Wednesday, May 6, 2015

Get Loud, Get Messy, Get Fun... Get Results!

Lecture will never lead to real learning. Real learning requires your audience to use their own thinking process to evaluate what is being presented.
How can you can put tools in their hands to help them see and feel as well as hear what you are saying? Can a simple card game supply that type of creative visual so they can better grasp the information you need them to learn?

Try this easy card pass relay race. Divide your audience into groups of no less than 5 and no more than 8 members per team. If you have people “left over” after dividing up the teams, ask them to help you as referees or timers. Count out 26 cards for each team. Give each team one stack of cards. Tell them this is a timed card passing competition.

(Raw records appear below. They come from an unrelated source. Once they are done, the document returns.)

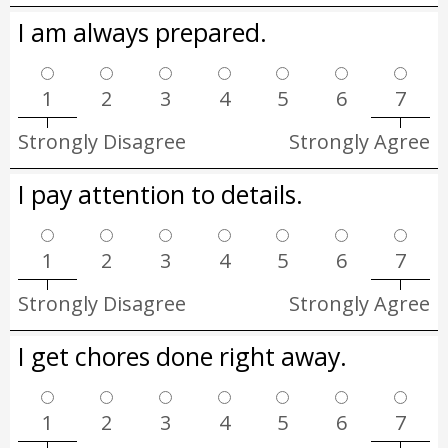
I am always prepared.
1
2
3
4
5
6
7
Strongly Disagree
Strongly Agree
I pay attention to details.
1
2
3
4
5
6
7
Strongly Disagree
Strongly Agree
I get chores done right away.
1
2
3
4
5
6
7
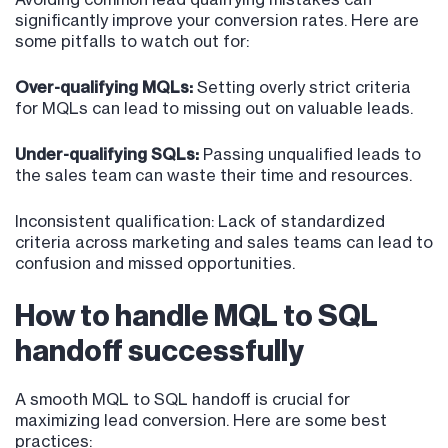
significantly improve your conversion rates. Here are
some pitfalls to watch out for:
Over-qualifying MQLs:
Setting overly strict criteria
for MQLs can lead to missing out on valuable leads.
Under-qualifying SQLs:
Passing unqualified leads to
the sales team can waste their time and resources.
Inconsistent qualification: Lack of standardized
criteria across marketing and sales teams can lead to
confusion and missed opportunities.
How to handle MQL to SQL
handoff successfully
A smooth MQL to SQL handoff is crucial for
maximizing lead conversion. Here are some best
practices:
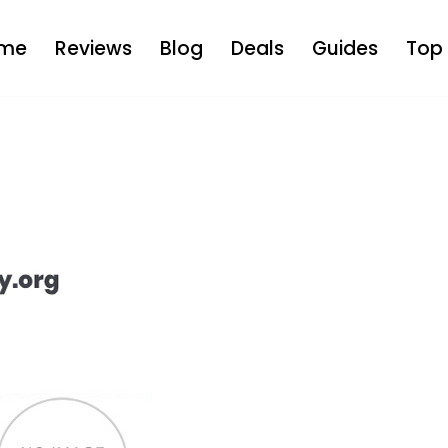
me
Reviews
Blog
Deals
Guides
Top 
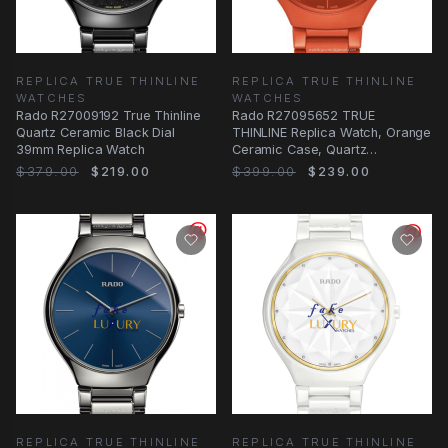
REPLICA TRUE THINLINE
REPLICA TRUE THINLINE
WATCHES
WATCHES
Rado R27009192 True Thinline
Rado R27095652 TRUE
Quartz Ceramic Black Dial
THINLINE Replica Watch, Orange
39mm Replica Watch
Ceramic Case, Quartz
Movement
$379.00
$219.00
$399.00
$239.00
REPLICA TRUE THINLINE
REPLICA TRUE THINLINE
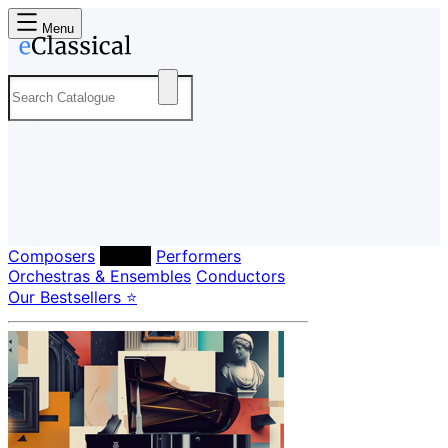
Menu
Composers
Labels
Performers
Orchestras & Ensembles
Conductors
Our Bestsellers ⭐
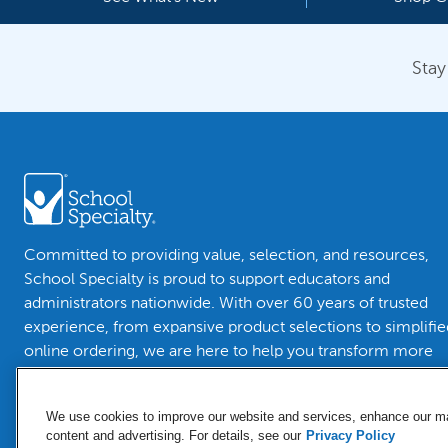
Stay
Committed to providing value, selection, and resources,
School Specialty is proud to support educators and
administrators nationwide. With over 60 years of trusted
experience, from expansive product selections to simplifie
online ordering, we are here to help you transform more
than classrooms.
We use cookies to improve our website and services, enhance our mar
content and advertising. For details, see our
Privacy Policy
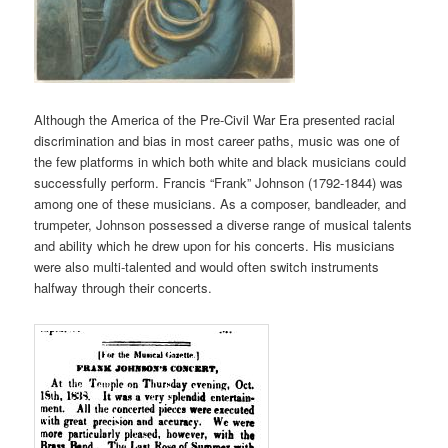
Although the America of the Pre-Civil War Era presented racial
discrimination and bias in most career paths, music was one of
the few platforms in which both white and black musicians could
successfully perform. Francis “Frank” Johnson (1792-1844) was
among one of these musicians. As a composer, bandleader, and
trumpeter, Johnson possessed a diverse range of musical talents
and ability which he drew upon for his concerts. His musicians
were also multi-talented and would often switch instruments
halfway through their concerts.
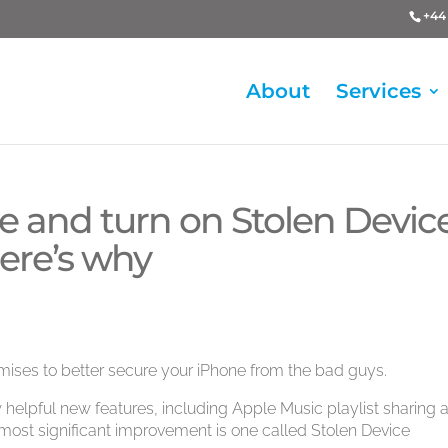
+44 
About
Services
e and turn on Stolen Devic
ere’s why
mises to better secure your iPhone from the bad guys.
 helpful new features, including Apple Music playlist sharing 
 most significant improvement is one called Stolen Device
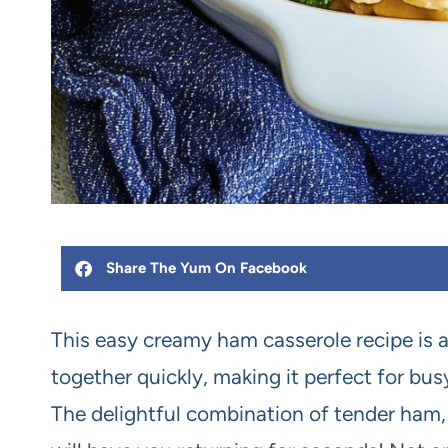
Share The Yum On Facebook
This easy creamy ham casserole recipe is 
together quickly, making it perfect for bu
The delightful combination of tender ham,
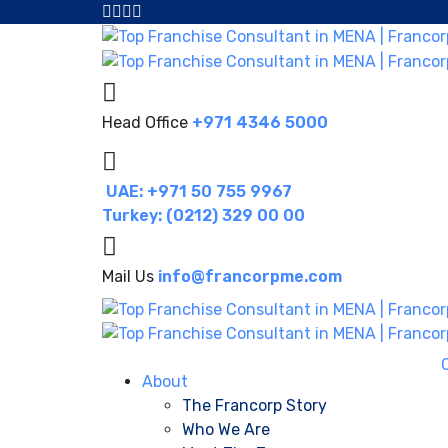
Head Office
+971 4346 5000
UAE: +971 50 755 9967
Turkey: (0212) 329 00 00
Mail Us
info@francorpme.com
About
The Francorp Story
Who We Are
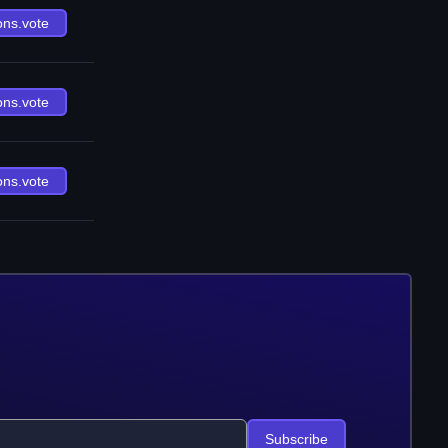
ons.vote
ons.vote
ons.vote
Subscribe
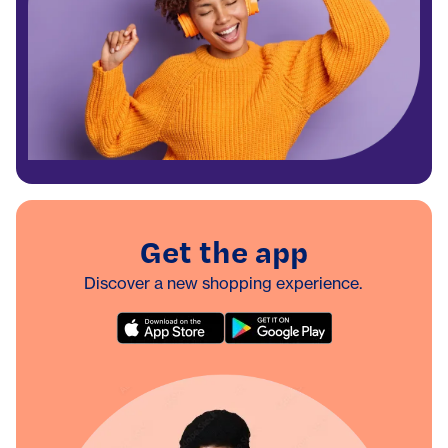
Get the app
Discover a new shopping experience.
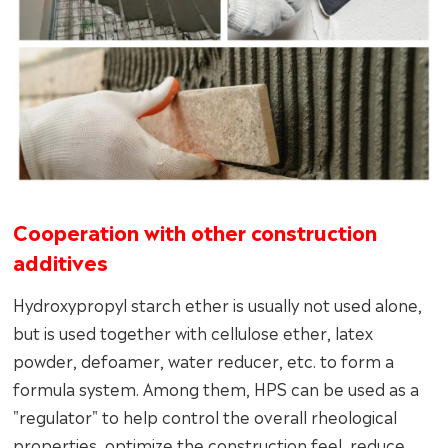
Cooperation with other construction
additives
Hydroxypropyl starch ether is usually not used alone,
but is used together with cellulose ether, latex
powder, defoamer, water reducer, etc. to form a
formula system. Among them, HPS can be used as a
"regulator" to help control the overall rheological
properties, optimize the construction feel, reduce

The players at one end of each team must take one card at a time off the pile of cards and pass it to the team member sitting next to them. That team member then passes the card on to the third team member, and so on. When the final team member receives a card they must place it in a pile next to them. When the last person on the team discards the last card, they should yell, “Done!” The timer will yell a time back to them.

There are 5 basic rules:
  1. You must stay in your seat.
  2. Cards start in a stack and end in a stack.
  3. You can only have one card in your possession at a time.
  4. Every team member must touch every card.
  5. If a team member drops a card the rest of the team must wait until the card has been picked up again before continuing.
Teams should go through a preliminary round with no planning. Announce everyone’s times to the whole group. Then give then a few minutes to plan their strategies for speeding up the card passing process to reduce their overall time. Let them know that the 5 basic rules still apply, but anything else they want to change they may.

After giving them a few minutes to plan, ask them to get ready to start again. The team this round with the fastest time is declared the winner and receives points or some other type of reward or recognition.

Debrief this activity by asking such questions as, "What was this activity really about?" Gently guide the discussion to your teaching topic with additional questions.

It’s loud, it’s messy, and it’s fun! The audience gets instant hands-on practice to concepts such as planning, communication, strategy, leadership, cooperation. Many times the strategy they use for the second round actually slows them down – which gives them the immediate opportunity to “fail” and adapt quickly.

Games are not just about fun – they provide competition, collaboration, strategy, and achievement. Gamification takes these mechanics of games and applies them to non-game settings – like leadership development and time management training. How can you put Gamification to work for you?